EXERCISE REQUIREMENTS:
Scan the records below for the line with "mouse_move(622, 180)" and the line with "left_click(579, 209)", and retype that range exactly, both ends included, pictures excepted.

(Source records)
☆ ☆ ☆ ☆ ☆ ☆ ☆

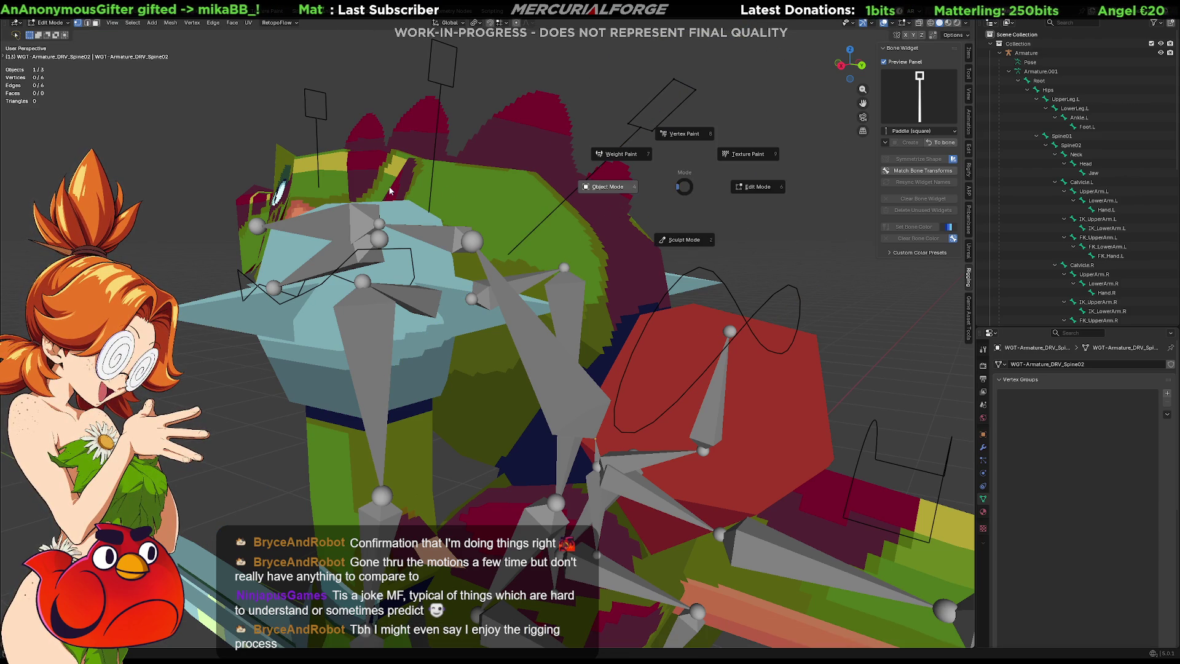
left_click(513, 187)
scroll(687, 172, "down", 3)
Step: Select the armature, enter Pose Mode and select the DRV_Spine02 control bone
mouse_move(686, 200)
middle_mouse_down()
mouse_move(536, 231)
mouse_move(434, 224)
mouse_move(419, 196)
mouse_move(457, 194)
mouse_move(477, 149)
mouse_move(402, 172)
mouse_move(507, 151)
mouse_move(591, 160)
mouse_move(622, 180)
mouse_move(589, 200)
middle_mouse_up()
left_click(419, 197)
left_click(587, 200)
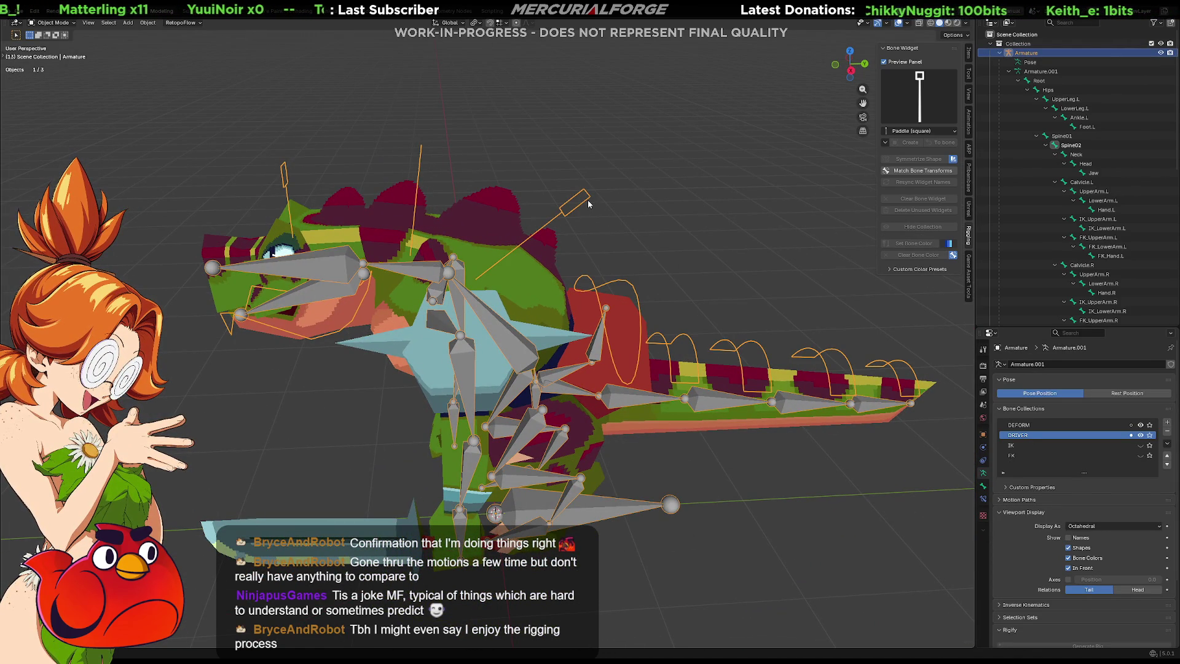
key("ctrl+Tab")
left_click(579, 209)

☆ ☆ ☆ ☆ ☆ ☆ ☆

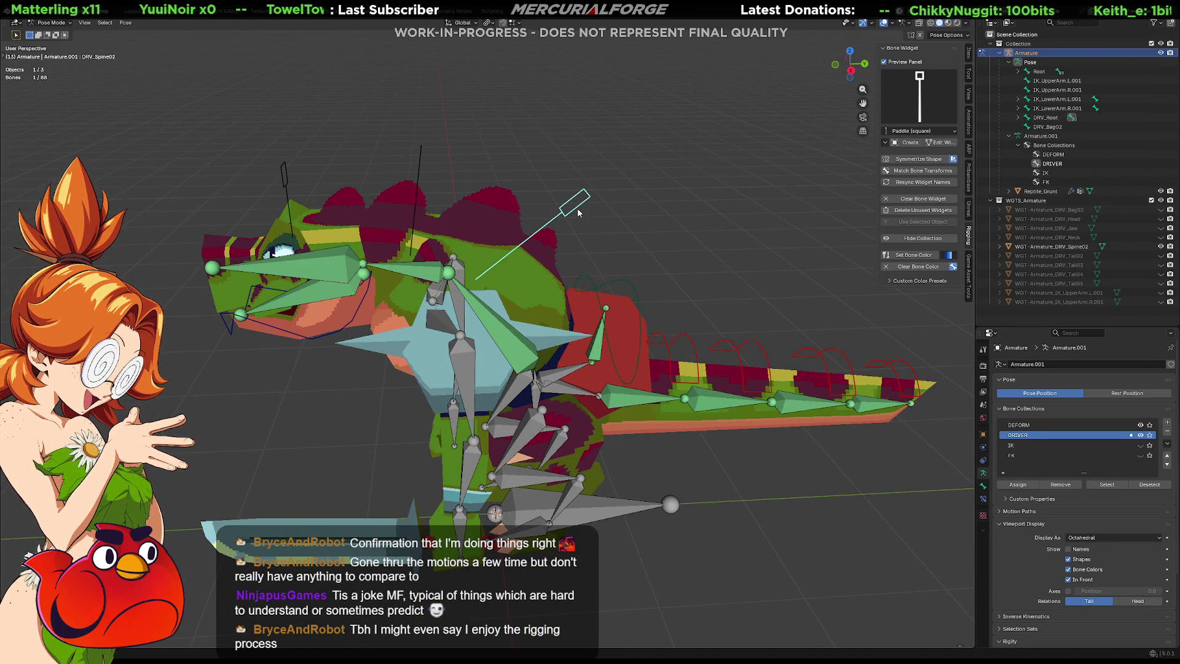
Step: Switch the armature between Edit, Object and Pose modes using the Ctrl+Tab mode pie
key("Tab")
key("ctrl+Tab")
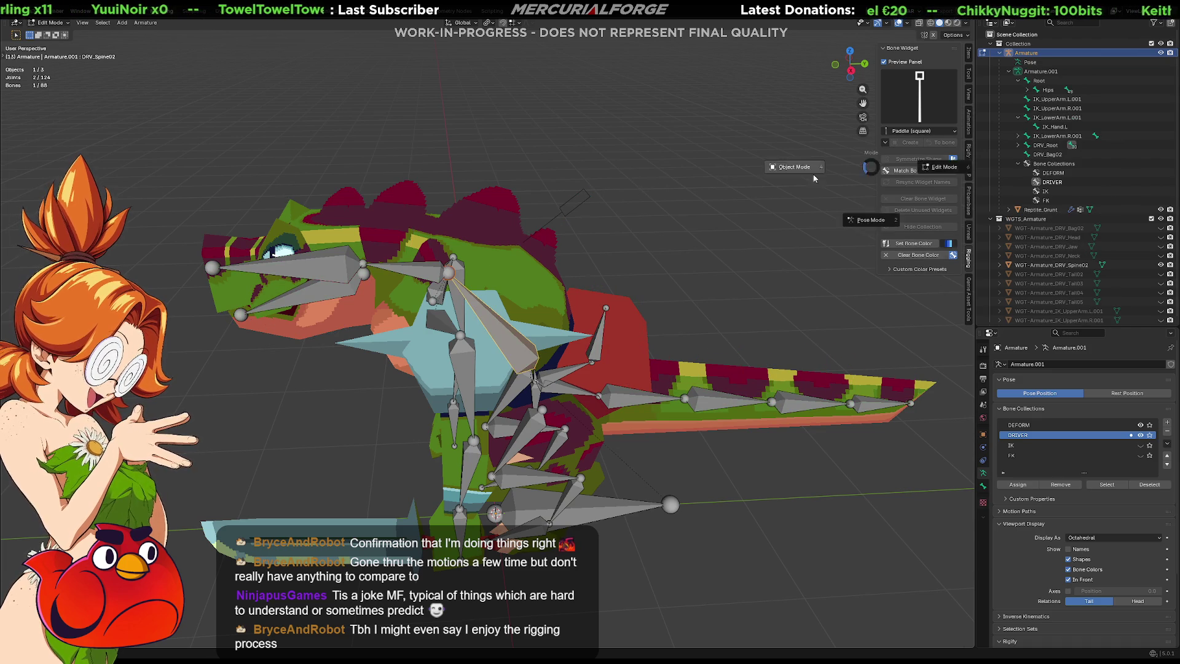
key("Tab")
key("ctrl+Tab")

☆ ☆ ☆ ☆ ☆ ☆ ☆

RESPONSE BOX:
mouse_move(622, 180)
mouse_move(589, 200)
middle_mouse_up()
left_click(419, 197)
left_click(587, 200)
key("ctrl+Tab")
left_click(579, 209)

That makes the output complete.